INSTRUCCIONES:
A) Copia sin cambios el fragmento del texto sobre la cárcel que empieza con las palabras que contienen "Massimo Passamani" y termina con "de esta sociedad?".
B) En el texto sobre la cárcel, ¿a quién se atribuye la frase "el ciudadano, esa cosa pública que ha suplantado al hombre"?

TEXTO DE ESTUDIO:
----

La cárcel y su mundo: reflexiones para una sociedad sin jaulas



Massimo Passamani

Cuatro puntos sobre los que reflexionar, nada más. La pregunta fundamental, la que todos los libros eluden siempre, dejándola al margen o tendiendo a confundir de modo más o menos eficaz, esta pregunta fundamental es: si la cárcel significa punición, castigo, pena, evidentemente, hace referencia a la transgresión de una determinada regla (de hecho, la punición interviene en el momento en que la regla se trasgrede, se viola). Ahora, la transgresión de la regla remite a su vez al concepto mismo de regla, es decir, a quién decide –y cómo– las reglas de una sociedad. Esta es la cuestión que los distintos operadores del sector, los expertos, no afrontan nunca. Esta es la cuestión que contiene todas las demás y que, si se desarrolla hasta el final, amenaza con derrumbar todo el edificio social y, con él, sus prisiones. ¿Quién decide, y cómo, las reglas de esta sociedad?


Está claro que todas las chácharas que se cuentan sobre el poder del ciudadano (“el ciudadano, esa cosa pública que ha suplantado al hombre”, decía Darien), sobre la participación directa, se muestran cada vez más como lo que realmente son, mentiras. Decidir, en esta sociedad y en todas las sociedades basadas en el Estado, en la división de clases, en la propiedad, lo hace una reducida minoría de individuos que se autodenomina representantes del “pueblo” y que imponen, basándose en determinados poderes ejecutivos (coercitivos), sus reglas. Esta definición, más bien genérica, resalta de inmediato que regla y ley, acuerdo y ley, no son sinónimos. La ley no es una regla como las demás, es una forma particular de concebir y definir la regla: la ley es una regla autoritaria, es una regla coercitiva impuesta, además, por una reducida minoría. Ahora bien, es posible concebir un modo completamente distinto de definir las reglas, o dicho de otra manera, de tomar acuerdos. Por tanto, si no hay coincidencia entre acuerdo y ley, la pregunta fundamental es: ¿cómo se puede puede castigar a un individuo o conjunto de individuos en base a una reglas coercitivas, esto es, leyes que nunca han suscrito, que nunca han aceptado libremente, que nunca han establecido? Esta es una cuestión extremadamente simple, pero que nunca se formula.

----

MATERIAL PROPORCIONADO:
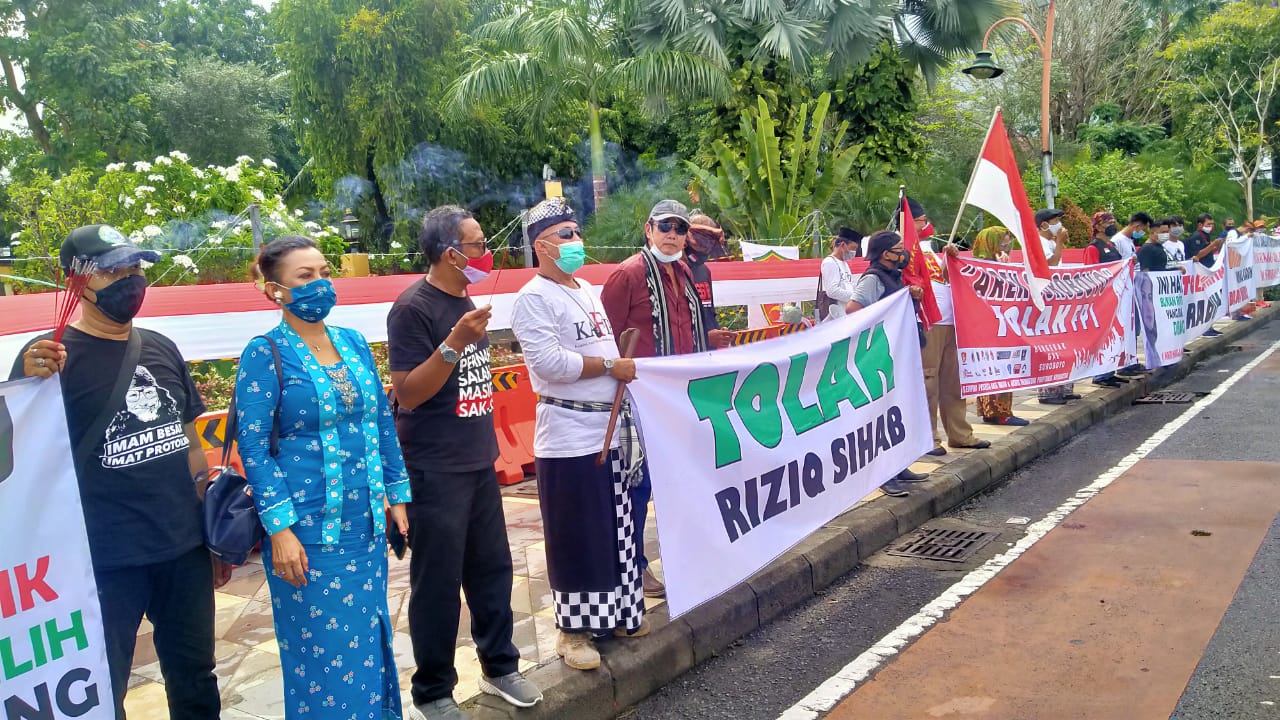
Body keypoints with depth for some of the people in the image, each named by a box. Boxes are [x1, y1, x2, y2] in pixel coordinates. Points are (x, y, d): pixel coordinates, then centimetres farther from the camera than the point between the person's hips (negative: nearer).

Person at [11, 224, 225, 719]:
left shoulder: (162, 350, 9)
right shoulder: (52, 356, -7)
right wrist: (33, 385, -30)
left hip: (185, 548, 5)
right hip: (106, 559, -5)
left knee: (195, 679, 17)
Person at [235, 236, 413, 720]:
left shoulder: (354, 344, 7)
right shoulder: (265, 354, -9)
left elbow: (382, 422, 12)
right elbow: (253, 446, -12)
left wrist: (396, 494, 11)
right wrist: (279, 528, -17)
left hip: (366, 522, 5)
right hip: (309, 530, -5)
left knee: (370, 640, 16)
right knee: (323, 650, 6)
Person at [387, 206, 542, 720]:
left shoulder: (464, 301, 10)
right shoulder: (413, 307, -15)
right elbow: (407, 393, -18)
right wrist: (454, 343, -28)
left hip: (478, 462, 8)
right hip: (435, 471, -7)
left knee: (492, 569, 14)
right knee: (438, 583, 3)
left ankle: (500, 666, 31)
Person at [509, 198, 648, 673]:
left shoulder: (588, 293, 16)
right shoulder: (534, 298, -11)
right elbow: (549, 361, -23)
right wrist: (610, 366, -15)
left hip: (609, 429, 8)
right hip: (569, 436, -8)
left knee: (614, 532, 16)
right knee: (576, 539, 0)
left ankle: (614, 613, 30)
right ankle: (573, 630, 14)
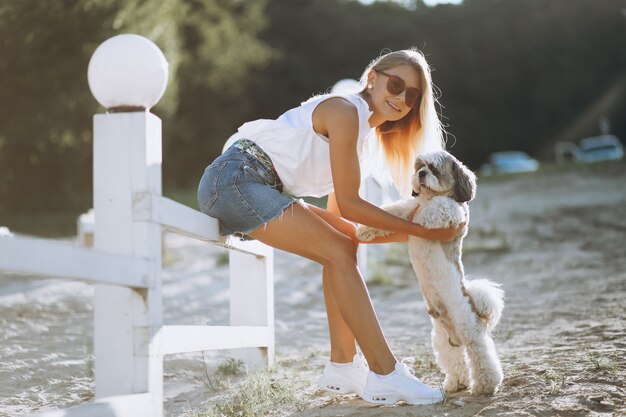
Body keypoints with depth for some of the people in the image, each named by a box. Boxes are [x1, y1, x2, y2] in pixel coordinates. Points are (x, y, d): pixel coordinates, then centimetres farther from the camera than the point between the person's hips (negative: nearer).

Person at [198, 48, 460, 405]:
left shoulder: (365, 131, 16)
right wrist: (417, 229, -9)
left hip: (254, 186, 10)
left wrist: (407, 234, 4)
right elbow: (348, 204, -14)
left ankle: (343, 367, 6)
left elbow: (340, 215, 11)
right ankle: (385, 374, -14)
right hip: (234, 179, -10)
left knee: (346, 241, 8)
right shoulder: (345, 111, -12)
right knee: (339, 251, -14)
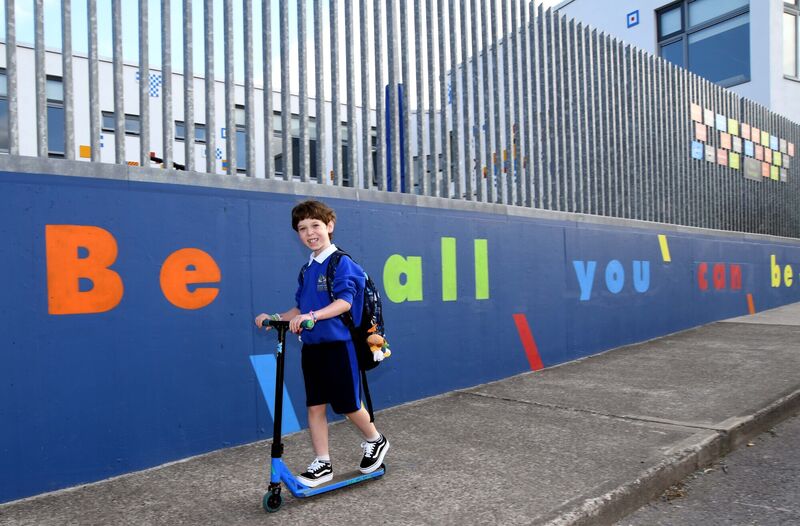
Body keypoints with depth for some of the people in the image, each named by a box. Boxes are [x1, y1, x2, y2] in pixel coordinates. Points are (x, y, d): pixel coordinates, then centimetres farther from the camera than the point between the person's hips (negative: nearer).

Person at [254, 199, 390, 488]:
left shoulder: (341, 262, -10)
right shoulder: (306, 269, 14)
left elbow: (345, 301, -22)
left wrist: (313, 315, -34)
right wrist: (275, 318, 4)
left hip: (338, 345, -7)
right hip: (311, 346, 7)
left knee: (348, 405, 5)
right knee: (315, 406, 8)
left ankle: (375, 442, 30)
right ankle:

----

RESPUESTAS:
A)
Massimo Passamani

Cuatro puntos sobre los que reflexionar, nada más. La pregunta fundamental, la que todos los libros eluden siempre, dejándola al margen o tendiendo a confundir de modo más o menos eficaz, esta pregunta fundamental es: si la cárcel significa punición, castigo, pena, evidentemente, hace referencia a la transgresión de una determinada regla (de hecho, la punición interviene en el momento en que la regla se trasgrede, se viola). Ahora, la transgresión de la regla remite a su vez al concepto mismo de regla, es decir, a quién decide –y cómo– las reglas de una sociedad. Esta es la cuestión que los distintos operadores del sector, los expertos, no afrontan nunca. Esta es la cuestión que contiene todas las demás y que, si se desarrolla hasta el final, amenaza con derrumbar todo el edificio social y, con él, sus prisiones. ¿Quién decide, y cómo, las reglas de esta sociedad?

B) A Darien.